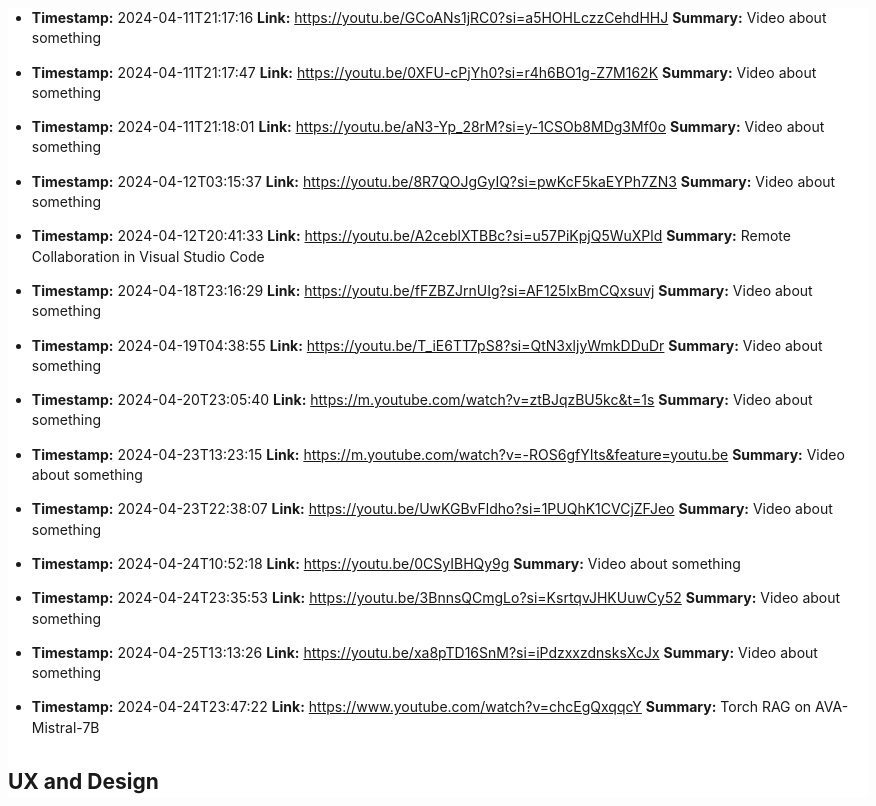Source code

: - **Timestamp:** 2024-04-11T21:17:16
  **Link:** https://youtu.be/GCoANs1jRC0?si=a5HOHLczzCehdHHJ
  **Summary:** Video about something

- **Timestamp:** 2024-04-11T21:17:47
  **Link:** https://youtu.be/0XFU-cPjYh0?si=r4h6BO1g-Z7M162K
  **Summary:** Video about something

- **Timestamp:** 2024-04-11T21:18:01
  **Link:** https://youtu.be/aN3-Yp_28rM?si=y-1CSOb8MDg3Mf0o
  **Summary:** Video about something

- **Timestamp:** 2024-04-12T03:15:37
  **Link:** https://youtu.be/8R7QOJgGyIQ?si=pwKcF5kaEYPh7ZN3
  **Summary:** Video about something

- **Timestamp:** 2024-04-12T20:41:33
  **Link:** https://youtu.be/A2ceblXTBBc?si=u57PiKpjQ5WuXPld
  **Summary:** Remote Collaboration in Visual Studio Code

- **Timestamp:** 2024-04-18T23:16:29
  **Link:** https://youtu.be/fFZBZJrnUIg?si=AF125lxBmCQxsuvj
  **Summary:** Video about something

- **Timestamp:** 2024-04-19T04:38:55
  **Link:** https://youtu.be/T_iE6TT7pS8?si=QtN3xljyWmkDDuDr
  **Summary:** Video about something

- **Timestamp:** 2024-04-20T23:05:40
  **Link:** https://m.youtube.com/watch?v=ztBJqzBU5kc&t=1s
  **Summary:** Video about something

- **Timestamp:** 2024-04-23T13:23:15
  **Link:** https://m.youtube.com/watch?v=-ROS6gfYIts&feature=youtu.be
  **Summary:** Video about something

- **Timestamp:** 2024-04-23T22:38:07
  **Link:** https://youtu.be/UwKGBvFldho?si=1PUQhK1CVCjZFJeo
  **Summary:** Video about something

- **Timestamp:** 2024-04-24T10:52:18
  **Link:** https://youtu.be/0CSyIBHQy9g
  **Summary:** Video about something

- **Timestamp:** 2024-04-24T23:35:53
  **Link:** https://youtu.be/3BnnsQCmgLo?si=KsrtqvJHKUuwCy52
  **Summary:** Video about something

- **Timestamp:** 2024-04-25T13:13:26
  **Link:** https://youtu.be/xa8pTD16SnM?si=iPdzxxzdnsksXcJx
  **Summary:** Video about something

- **Timestamp:** 2024-04-24T23:47:22
  **Link:** https://www.youtube.com/watch?v=chcEgQxqqcY
  **Summary:** Torch RAG on AVA-Mistral-7B

## UX and Design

┄┄┄┄┄┄

Assigned task -
Lines of the material that contain the word "youtube" are to be gathered.

Answer to the exercise -
  **Link:** https://m.youtube.com/watch?v=ztBJqzBU5kc&t=1s
  **Link:** https://m.youtube.com/watch?v=-ROS6gfYIts&feature=youtu.be
  **Link:** https://www.youtube.com/watch?v=chcEgQxqqcY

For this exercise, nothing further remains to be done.